God had every right to wipe out all of the people of Israel. And yet we are told here that he relents because of one man’s prayers.
Do you see what we learn here? We are being told that intercessory prayer works! That when we pray in line with God’s merciful character – our prayers don’t just bounce off the ceiling they actually it goes through to the very throne room of God.
So will we pray at this time? This isn’t just a time for hunkering down to watch Netflix. We shouldn’t have any more excuses. No! We must pray for our world, for our nation, for our colleagues, for those we love. We must pray for God to show them his mercy.
Then we must also mirror Moses second response, which is:
Please look at verses 31 and 32 – which I have to say are some of the most moving verses in all of scripture. Verse 31:
“So Moses returned to the Lord and said, 'Alas, this people has sinned a great sin. They have made for themselves gods of gold. But now, if you will forgive their sin—but if not, please blot me out of your book that you have written.'”
Now Moses also gets really worked up with the people – we haven’t got time to get into that just now. But some of us actually might find that all too easy. We get worked up – but then stand aloof and distant from the culture condemning it.
But no! Alongside indignation must come a compassion for the society in which we live. And Moses for all the rage he demonstrates to the Israelites on God’s behalf – He loves them!
Do you see what he says? “If not... blot me out of the book you have written.” He would rather see himself perish than them destroyed. And so must we.

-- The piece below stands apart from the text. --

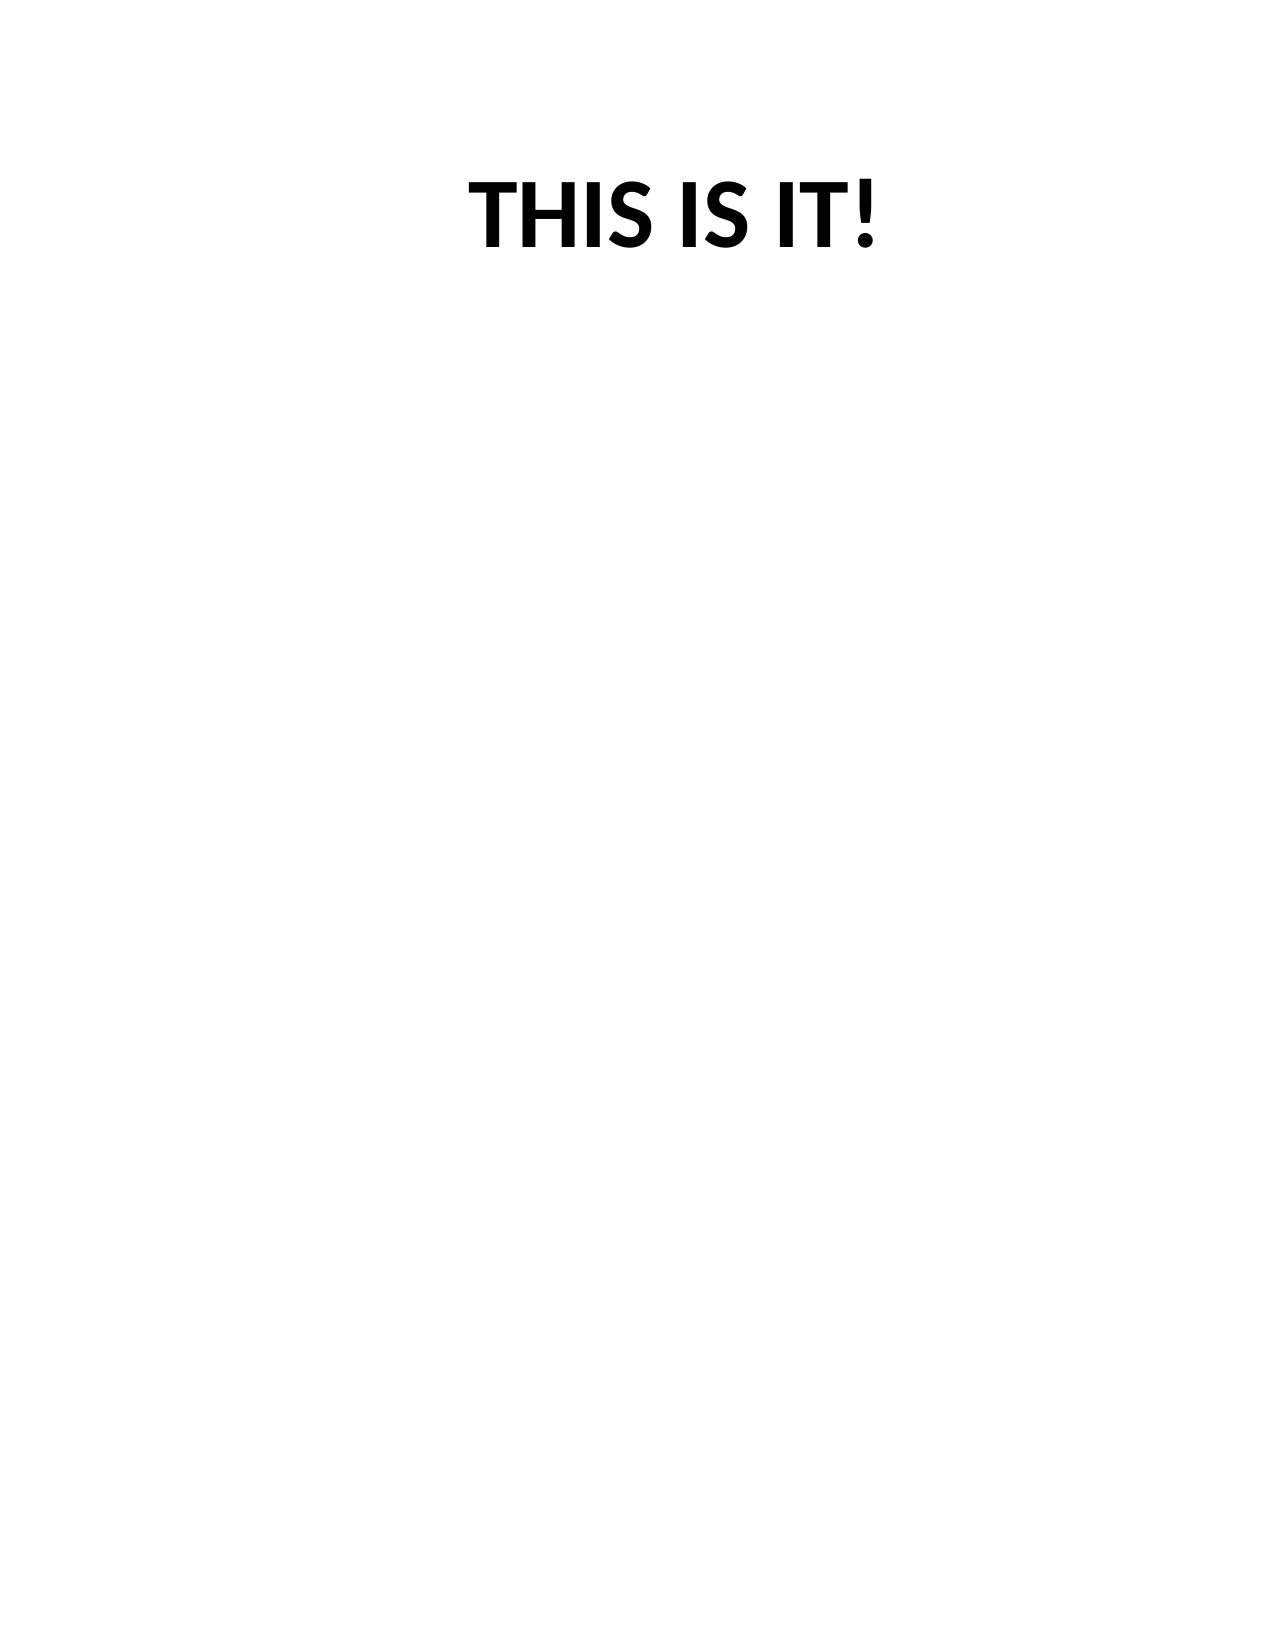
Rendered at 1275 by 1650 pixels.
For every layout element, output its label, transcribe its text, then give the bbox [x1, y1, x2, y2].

list THIS IS IT! [225, 150, 1125, 272]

You see it is insecurity that drives people to idolatry. And they need the divine word that we have.
And in its absence if we don’t communicate it, they will be – as Jesus said, “Like sheep without a shepherd.” Turning to numerous idolatrous substitutes that do not deliver and destroy them. It is heartbreaking!
Which is why we must pray, and we must preach and we must live it. And we must do so as Moses did –and Jesus too – who Moses points forward to – with compassion in our hearts and tears in our eyes.
Let’s pray together…
Exodus 32.32: “But now, if you will forgive their sin—but if not, please blot me out of your book that you have written.”
“Father God, we pray that you would give us the love and compassion that we see in Moses. I love the would rather perish ourselves than see the godless destroyed. Father we tell you we are a long way from that – please give us that love. And then please help us to pray for these people - and model and teach what it is to live without idols - to live under the security of your divine name. Father please help us to do that. We cannot do that alone. Amen.”